Di era telekomunikasi sebagai salah satu gaya hidup, banyak yang memanfaatkan fasilitas internet sebagai tempat untuk berjudi yang dikenal dengan judi online. Beberapa tahun belakang ini judi online sangat meresahkan, karena banyak digandrungi oleh anak-anak dan remaja. Oleh sebab itu judi online perlu diberangus.

Menkominfo beserta Bareskrim Mabes Polri memblokir 360 situs judi online. Pemblokiran situs judi tersebut merupakan upaya lanjutan setelah seminggu dilakukan penyelidikan oleh Bareskrim yang melakukan patroli di dunia maya. Selain itu, dalam penyelidikan ditemukan 460 rekening yang digunakan sebagai penampung dana judi online. Untuk melanjutkan penyelidikan, Bareskrim Polri menggandeng Pusat Pelaporan dan Analisis Transaksi Keuangan (PPATK) untuk menindaklanjuti temuan rekening tersebut.)

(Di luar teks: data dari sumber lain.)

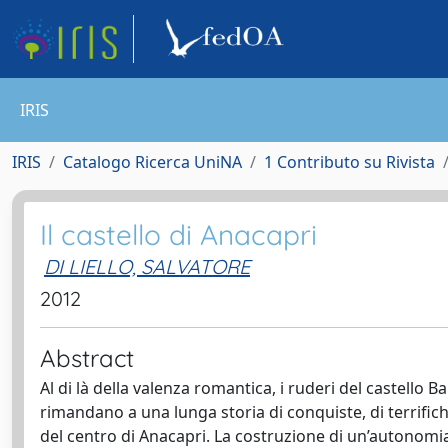
IRIS
IRIS
Catalogo Ricerca UniNA
1 Contributo su Rivista
Il castello di Anacapri
DI LIELLO, SALVATORE
2012
Abstract
Al di là della valenza romantica, i ruderi del castello 
rimandano a una lunga storia di conquiste, di terrifich
del centro di Anacapri. La costruzione di un’autonomi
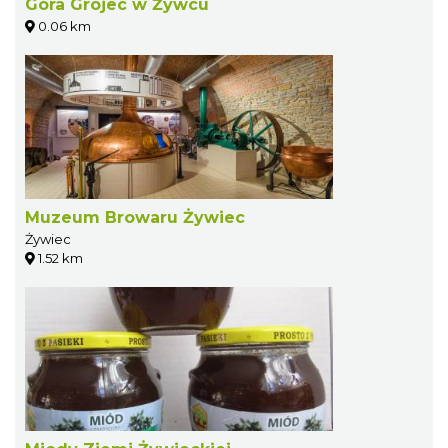
Góra Grojec w Żywcu
0.06 km
Muzeum Browaru Żywiec
Żywiec
1.52 km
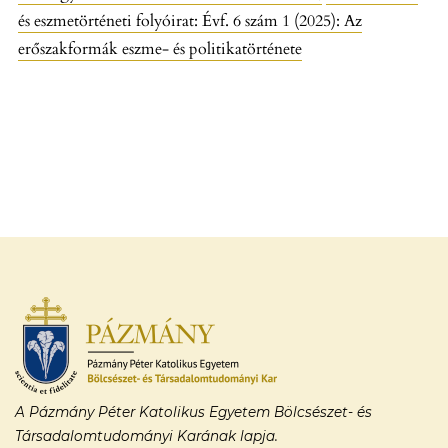
és eszmetörténeti folyóirat: Évf. 6 szám 1 (2025): Az
erőszakformák eszme- és politikatörténete
A Pázmány Péter Katolikus Egyetem Bölcsészet- és
Társadalomtudományi Karának lapja.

Adapun modus yang dilakukan pelaku situs penyedia judi online adalah mengharuskan pengguna untuk mendaftar terlebih dahulu sebelum mengikuti permainan. Setelah itu, pengelola situs judi online akan memberikan nomor rekening untuk pembelian koin yang digunakan dalam bermain. Nantinya, koin tersebut disimpan di rekening deposit pemain. Bila pemain tersebut menang, maka koin tersebut bertambah, sebaliknya jika pemain tersebut menderita kekalahan maka koin akan berkurang sesuai jumlah kekalahan.

Dalam kasus ini, pelaku melanggar Pasal 303 Ayat (1) ke 1, 2 dan 3 KUHP dan atau Pasal 45 Ayat (1) Jo Pasal 27 Ayat (2) UU Nomor 11 Tahun 2008 Tentang ITE dan atau Pasal 3, 4, 5 dan 10 UU Nomor 8 Tahun 2010 Tentang TPPU Jo Pasal 55 dan 56 KUHP. Adapun dari 360 situs judi online yang telah diblokir, beberapa diantaranya adalah bolavita.com, itucasino.com, inulpoker.com, sotopoker.com, togelmarket.com, galaupoker.com dan kartudewa.com.